Teenagers: The Rise of Youth Culture in New Zealand
From the 'masher', 'dude' and 'dudine' of the nineteenth century, to the 'flapper', 'bodgie' and 'widgie' of the twentieth, the history of New Zealand's young people evokes a colourful cast of characters. This cultural history project investigates the changing nature of New Zealanders' 'transition to adulthood' between 1800 and the mid-twentieth century.
It is often assumed that the moral panics of the 1950s ushered in the era of the 'teenager'. Born in the milk bars, this new breed went on to parade its nonconformity in front of a conservative society. In partial contrast to this received wisdom, this project seeks to put the 1950s moment in its wider social and historical context.
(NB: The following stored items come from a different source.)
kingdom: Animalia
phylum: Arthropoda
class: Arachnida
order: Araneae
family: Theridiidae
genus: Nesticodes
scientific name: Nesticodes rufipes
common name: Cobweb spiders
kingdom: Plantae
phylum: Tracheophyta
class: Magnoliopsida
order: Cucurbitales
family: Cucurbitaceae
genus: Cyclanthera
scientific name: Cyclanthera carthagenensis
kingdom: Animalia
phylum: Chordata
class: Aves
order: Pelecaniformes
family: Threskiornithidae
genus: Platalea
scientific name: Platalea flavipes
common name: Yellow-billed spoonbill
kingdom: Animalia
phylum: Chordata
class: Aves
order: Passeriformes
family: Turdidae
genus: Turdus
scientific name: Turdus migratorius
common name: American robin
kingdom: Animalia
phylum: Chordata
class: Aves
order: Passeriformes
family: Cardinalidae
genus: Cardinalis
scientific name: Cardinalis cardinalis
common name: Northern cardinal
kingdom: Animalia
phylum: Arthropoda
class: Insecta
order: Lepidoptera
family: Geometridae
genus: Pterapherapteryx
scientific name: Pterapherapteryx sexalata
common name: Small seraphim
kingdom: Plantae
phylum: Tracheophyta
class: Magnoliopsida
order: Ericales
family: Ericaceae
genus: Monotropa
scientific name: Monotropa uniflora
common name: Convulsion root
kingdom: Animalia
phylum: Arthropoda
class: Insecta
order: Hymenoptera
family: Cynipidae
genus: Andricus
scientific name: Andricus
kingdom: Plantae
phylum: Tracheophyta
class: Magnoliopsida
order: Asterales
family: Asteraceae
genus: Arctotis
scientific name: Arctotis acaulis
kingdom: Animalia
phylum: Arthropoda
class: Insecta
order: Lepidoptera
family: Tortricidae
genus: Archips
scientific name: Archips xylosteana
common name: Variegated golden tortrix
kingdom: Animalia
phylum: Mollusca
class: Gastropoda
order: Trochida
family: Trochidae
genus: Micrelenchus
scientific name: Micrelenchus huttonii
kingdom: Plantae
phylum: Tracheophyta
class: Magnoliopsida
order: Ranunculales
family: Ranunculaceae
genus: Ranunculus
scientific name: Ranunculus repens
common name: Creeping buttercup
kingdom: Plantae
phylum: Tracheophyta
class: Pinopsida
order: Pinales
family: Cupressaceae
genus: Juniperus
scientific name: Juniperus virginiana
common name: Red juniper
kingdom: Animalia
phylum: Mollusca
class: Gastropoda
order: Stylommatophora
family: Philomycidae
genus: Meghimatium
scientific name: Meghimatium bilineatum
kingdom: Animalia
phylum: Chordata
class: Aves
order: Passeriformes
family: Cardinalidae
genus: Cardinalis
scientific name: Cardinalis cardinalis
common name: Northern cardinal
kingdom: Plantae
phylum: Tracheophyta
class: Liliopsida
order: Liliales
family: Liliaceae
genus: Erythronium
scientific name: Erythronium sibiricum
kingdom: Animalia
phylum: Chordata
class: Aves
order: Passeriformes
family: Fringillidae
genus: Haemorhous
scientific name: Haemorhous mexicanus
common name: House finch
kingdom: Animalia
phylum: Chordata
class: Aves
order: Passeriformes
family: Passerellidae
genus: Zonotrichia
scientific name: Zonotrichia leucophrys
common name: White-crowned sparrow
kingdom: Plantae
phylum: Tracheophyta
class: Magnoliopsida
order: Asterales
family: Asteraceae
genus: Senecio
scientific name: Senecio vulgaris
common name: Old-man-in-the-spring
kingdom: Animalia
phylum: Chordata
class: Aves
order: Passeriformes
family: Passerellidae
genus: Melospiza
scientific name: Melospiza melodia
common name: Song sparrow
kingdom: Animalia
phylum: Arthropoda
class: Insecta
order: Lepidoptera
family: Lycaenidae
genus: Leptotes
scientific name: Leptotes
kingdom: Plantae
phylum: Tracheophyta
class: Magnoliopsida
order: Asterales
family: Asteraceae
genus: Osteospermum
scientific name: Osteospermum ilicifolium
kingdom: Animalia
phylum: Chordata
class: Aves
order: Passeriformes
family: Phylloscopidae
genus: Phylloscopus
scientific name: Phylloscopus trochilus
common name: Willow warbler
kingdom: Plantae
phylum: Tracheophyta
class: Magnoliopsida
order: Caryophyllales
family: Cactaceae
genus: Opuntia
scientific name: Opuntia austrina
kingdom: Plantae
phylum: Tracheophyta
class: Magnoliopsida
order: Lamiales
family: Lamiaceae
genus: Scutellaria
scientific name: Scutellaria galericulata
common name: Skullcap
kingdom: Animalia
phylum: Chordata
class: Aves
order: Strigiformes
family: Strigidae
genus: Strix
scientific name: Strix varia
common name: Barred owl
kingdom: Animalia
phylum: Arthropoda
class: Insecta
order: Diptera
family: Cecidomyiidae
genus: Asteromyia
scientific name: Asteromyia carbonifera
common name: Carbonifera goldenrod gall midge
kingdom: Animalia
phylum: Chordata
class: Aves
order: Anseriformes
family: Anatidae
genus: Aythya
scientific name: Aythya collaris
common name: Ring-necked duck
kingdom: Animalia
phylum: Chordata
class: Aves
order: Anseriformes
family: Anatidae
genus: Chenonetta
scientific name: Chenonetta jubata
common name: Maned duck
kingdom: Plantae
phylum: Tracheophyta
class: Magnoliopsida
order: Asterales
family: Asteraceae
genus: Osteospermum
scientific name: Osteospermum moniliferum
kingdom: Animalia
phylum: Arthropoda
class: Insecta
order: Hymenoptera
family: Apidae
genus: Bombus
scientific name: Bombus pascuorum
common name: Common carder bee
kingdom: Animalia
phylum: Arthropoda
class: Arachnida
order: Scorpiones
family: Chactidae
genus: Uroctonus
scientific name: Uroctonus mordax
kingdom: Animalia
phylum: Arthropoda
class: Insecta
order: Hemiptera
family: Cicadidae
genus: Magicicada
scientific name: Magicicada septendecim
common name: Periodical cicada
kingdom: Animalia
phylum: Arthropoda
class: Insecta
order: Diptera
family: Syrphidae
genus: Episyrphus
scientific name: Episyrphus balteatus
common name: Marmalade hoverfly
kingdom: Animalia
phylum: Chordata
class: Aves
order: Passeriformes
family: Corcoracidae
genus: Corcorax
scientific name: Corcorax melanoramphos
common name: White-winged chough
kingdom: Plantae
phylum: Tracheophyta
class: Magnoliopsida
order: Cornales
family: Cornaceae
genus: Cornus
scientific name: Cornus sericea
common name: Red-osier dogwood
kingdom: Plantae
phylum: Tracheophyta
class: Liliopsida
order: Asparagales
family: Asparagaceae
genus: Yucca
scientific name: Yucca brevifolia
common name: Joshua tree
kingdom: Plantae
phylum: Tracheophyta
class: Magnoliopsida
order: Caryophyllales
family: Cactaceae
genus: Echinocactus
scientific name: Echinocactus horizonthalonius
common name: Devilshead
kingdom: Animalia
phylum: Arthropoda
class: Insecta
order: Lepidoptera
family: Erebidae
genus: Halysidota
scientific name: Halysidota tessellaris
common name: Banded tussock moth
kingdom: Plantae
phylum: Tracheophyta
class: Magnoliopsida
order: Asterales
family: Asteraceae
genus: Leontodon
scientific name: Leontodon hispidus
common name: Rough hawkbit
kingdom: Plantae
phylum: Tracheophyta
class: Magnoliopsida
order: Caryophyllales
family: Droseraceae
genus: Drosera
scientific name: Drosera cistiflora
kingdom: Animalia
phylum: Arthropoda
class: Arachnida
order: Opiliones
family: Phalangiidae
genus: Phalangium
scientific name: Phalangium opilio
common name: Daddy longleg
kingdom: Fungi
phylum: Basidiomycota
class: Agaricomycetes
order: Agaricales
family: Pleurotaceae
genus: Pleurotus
By exploring the intricacies of New Zealand's past alongside international work on the history of the teenager and the young adult, it aims to flesh out and explain the local situation in its global context.
- Themes include: migration, work, class, social groups, sexuality, ethnicity, consumer culture, urbanisation, religion, welfare, war, education, sport and leisure.
- How did youth cultures emerge, over time, out of the shifting character of New Zealand society?
- What was the influence of changing notions of adulthood, propriety, respectability, obedience and maturity?
- What were the gendered aspects of young people's lives; at which points did young men and women come together and move apart?
A range of sources will flesh out the history of young people in New Zealand's past: oral histories, the records of youth groups, diaries and letters, theses and dissertations, published work, pamphlets and ephemera, media reports, government inquiries, archival case files, and family histories. Although I am exploring a wide range of records, young people's own words and opinions are the project's focus. What did adolescents think about their own lives?
Teenagers: The Rise of Youth Culture in New Zealand will be published by Auckland University Press in July 2017. This 80,000 word volume features 230 b/w and colour illustrations.